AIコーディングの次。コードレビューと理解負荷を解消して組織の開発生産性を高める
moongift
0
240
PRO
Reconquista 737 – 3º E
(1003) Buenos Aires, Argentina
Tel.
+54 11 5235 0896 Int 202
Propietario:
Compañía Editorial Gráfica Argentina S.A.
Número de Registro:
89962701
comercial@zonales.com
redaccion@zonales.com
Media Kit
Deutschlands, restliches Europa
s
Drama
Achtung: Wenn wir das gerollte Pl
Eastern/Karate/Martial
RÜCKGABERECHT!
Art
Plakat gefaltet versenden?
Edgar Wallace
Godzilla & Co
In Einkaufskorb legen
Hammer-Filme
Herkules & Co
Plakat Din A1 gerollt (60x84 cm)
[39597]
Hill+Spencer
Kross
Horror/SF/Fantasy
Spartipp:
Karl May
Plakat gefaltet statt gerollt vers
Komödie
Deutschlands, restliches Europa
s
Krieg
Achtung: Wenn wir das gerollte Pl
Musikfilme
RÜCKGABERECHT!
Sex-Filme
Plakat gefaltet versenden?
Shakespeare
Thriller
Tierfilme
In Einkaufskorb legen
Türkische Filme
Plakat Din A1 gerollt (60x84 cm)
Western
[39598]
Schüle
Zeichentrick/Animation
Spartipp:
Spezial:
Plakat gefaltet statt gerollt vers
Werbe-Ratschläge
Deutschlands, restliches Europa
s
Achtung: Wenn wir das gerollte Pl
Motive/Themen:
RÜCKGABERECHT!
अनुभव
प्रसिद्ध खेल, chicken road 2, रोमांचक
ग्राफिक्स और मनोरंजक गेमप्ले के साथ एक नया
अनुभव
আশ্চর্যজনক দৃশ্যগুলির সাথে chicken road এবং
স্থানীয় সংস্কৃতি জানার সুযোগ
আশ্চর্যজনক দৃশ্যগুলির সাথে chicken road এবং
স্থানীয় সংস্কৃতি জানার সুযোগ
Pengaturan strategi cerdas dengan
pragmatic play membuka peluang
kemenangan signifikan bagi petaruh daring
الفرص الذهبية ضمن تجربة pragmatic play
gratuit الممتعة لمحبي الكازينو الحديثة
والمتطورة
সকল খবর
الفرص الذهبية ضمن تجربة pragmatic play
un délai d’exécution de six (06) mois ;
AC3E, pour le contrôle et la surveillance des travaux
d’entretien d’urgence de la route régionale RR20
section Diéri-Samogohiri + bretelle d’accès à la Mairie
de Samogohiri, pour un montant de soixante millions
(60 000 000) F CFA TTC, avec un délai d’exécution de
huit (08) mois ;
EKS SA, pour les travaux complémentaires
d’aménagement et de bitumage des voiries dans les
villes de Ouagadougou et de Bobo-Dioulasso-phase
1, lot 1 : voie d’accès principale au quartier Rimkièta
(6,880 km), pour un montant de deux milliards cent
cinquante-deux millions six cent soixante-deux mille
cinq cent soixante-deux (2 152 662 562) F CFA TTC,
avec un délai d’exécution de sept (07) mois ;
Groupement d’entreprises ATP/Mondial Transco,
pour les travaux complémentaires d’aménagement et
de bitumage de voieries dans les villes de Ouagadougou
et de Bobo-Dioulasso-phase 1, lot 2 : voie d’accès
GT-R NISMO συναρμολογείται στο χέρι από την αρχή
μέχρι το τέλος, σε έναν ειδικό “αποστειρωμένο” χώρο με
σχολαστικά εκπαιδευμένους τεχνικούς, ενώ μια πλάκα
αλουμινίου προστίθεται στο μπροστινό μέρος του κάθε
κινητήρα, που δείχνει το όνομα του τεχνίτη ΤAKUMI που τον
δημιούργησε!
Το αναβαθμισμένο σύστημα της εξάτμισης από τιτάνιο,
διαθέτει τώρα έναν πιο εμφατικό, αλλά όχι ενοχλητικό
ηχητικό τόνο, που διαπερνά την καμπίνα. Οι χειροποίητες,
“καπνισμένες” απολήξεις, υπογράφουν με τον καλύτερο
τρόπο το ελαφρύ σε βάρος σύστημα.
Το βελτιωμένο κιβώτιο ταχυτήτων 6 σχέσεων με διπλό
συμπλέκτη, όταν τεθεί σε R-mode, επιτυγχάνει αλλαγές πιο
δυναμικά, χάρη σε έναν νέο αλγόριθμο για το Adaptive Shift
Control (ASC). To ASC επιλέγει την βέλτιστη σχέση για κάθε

EXERCISE GOAL: Retype the entries above. Match them exactly.

EXERCISE RESULT:
AIコーディングの次。コードレビューと理解負荷を解消して組織の開発生産性を高める
moongift
0
240
PRO
Reconquista 737 – 3º E
(1003) Buenos Aires, Argentina
Tel.
+54 11 5235 0896 Int 202
Propietario:
Compañía Editorial Gráfica Argentina S.A.
Número de Registro:
89962701
comercial@zonales.com
redaccion@zonales.com
Media Kit
Deutschlands, restliches Europa
s
Drama
Achtung: Wenn wir das gerollte Pl
Eastern/Karate/Martial
RÜCKGABERECHT!
Art
Plakat gefaltet versenden?
Edgar Wallace
Godzilla & Co
In Einkaufskorb legen
Hammer-Filme
Herkules & Co
Plakat Din A1 gerollt (60x84 cm)
[39597]
Hill+Spencer
Kross
Horror/SF/Fantasy
Spartipp:
Karl May
Plakat gefaltet statt gerollt vers
Komödie
Deutschlands, restliches Europa
s
Krieg
Achtung: Wenn wir das gerollte Pl
Musikfilme
RÜCKGABERECHT!
Sex-Filme
Plakat gefaltet versenden?
Shakespeare
Thriller
Tierfilme
In Einkaufskorb legen
Türkische Filme
Plakat Din A1 gerollt (60x84 cm)
Western
[39598]
Schüle
Zeichentrick/Animation
Spartipp:
Spezial:
Plakat gefaltet statt gerollt vers
Werbe-Ratschläge
Deutschlands, restliches Europa
s
Achtung: Wenn wir das gerollte Pl
Motive/Themen:
RÜCKGABERECHT!
अनुभव
प्रसिद्ध खेल, chicken road 2, रोमांचक
ग्राफिक्स और मनोरंजक गेमप्ले के साथ एक नया
अनुभव
আশ্চর্যজনক দৃশ্যগুলির সাথে chicken road এবং
স্থানীয় সংস্কৃতি জানার সুযোগ
আশ্চর্যজনক দৃশ্যগুলির সাথে chicken road এবং
স্থানীয় সংস্কৃতি জানার সুযোগ
Pengaturan strategi cerdas dengan
pragmatic play membuka peluang
kemenangan signifikan bagi petaruh daring
الفرص الذهبية ضمن تجربة pragmatic play
gratuit الممتعة لمحبي الكازينو الحديثة
والمتطورة
সকল খবর
الفرص الذهبية ضمن تجربة pragmatic play
un délai d’exécution de six (06) mois ;
AC3E, pour le contrôle et la surveillance des travaux
d’entretien d’urgence de la route régionale RR20
section Diéri-Samogohiri + bretelle d’accès à la Mairie
de Samogohiri, pour un montant de soixante millions
(60 000 000) F CFA TTC, avec un délai d’exécution de
huit (08) mois ;
EKS SA, pour les travaux complémentaires
d’aménagement et de bitumage des voiries dans les
villes de Ouagadougou et de Bobo-Dioulasso-phase
1, lot 1 : voie d’accès principale au quartier Rimkièta
(6,880 km), pour un montant de deux milliards cent
cinquante-deux millions six cent soixante-deux mille
cinq cent soixante-deux (2 152 662 562) F CFA TTC,
avec un délai d’exécution de sept (07) mois ;
Groupement d’entreprises ATP/Mondial Transco,
pour les travaux complémentaires d’aménagement et
de bitumage de voieries dans les villes de Ouagadougou
et de Bobo-Dioulasso-phase 1, lot 2 : voie d’accès
GT-R NISMO συναρμολογείται στο χέρι από την αρχή
μέχρι το τέλος, σε έναν ειδικό “αποστειρωμένο” χώρο με
σχολαστικά εκπαιδευμένους τεχνικούς, ενώ μια πλάκα
αλουμινίου προστίθεται στο μπροστινό μέρος του κάθε
κινητήρα, που δείχνει το όνομα του τεχνίτη ΤAKUMI που τον
δημιούργησε!
Το αναβαθμισμένο σύστημα της εξάτμισης από τιτάνιο,
διαθέτει τώρα έναν πιο εμφατικό, αλλά όχι ενοχλητικό
ηχητικό τόνο, που διαπερνά την καμπίνα. Οι χειροποίητες,
“καπνισμένες” απολήξεις, υπογράφουν με τον καλύτερο
τρόπο το ελαφρύ σε βάρος σύστημα.
Το βελτιωμένο κιβώτιο ταχυτήτων 6 σχέσεων με διπλό
συμπλέκτη, όταν τεθεί σε R-mode, επιτυγχάνει αλλαγές πιο
δυναμικά, χάρη σε έναν νέο αλγόριθμο για το Adaptive Shift
Control (ASC). To ASC επιλέγει την βέλτιστη σχέση για κάθε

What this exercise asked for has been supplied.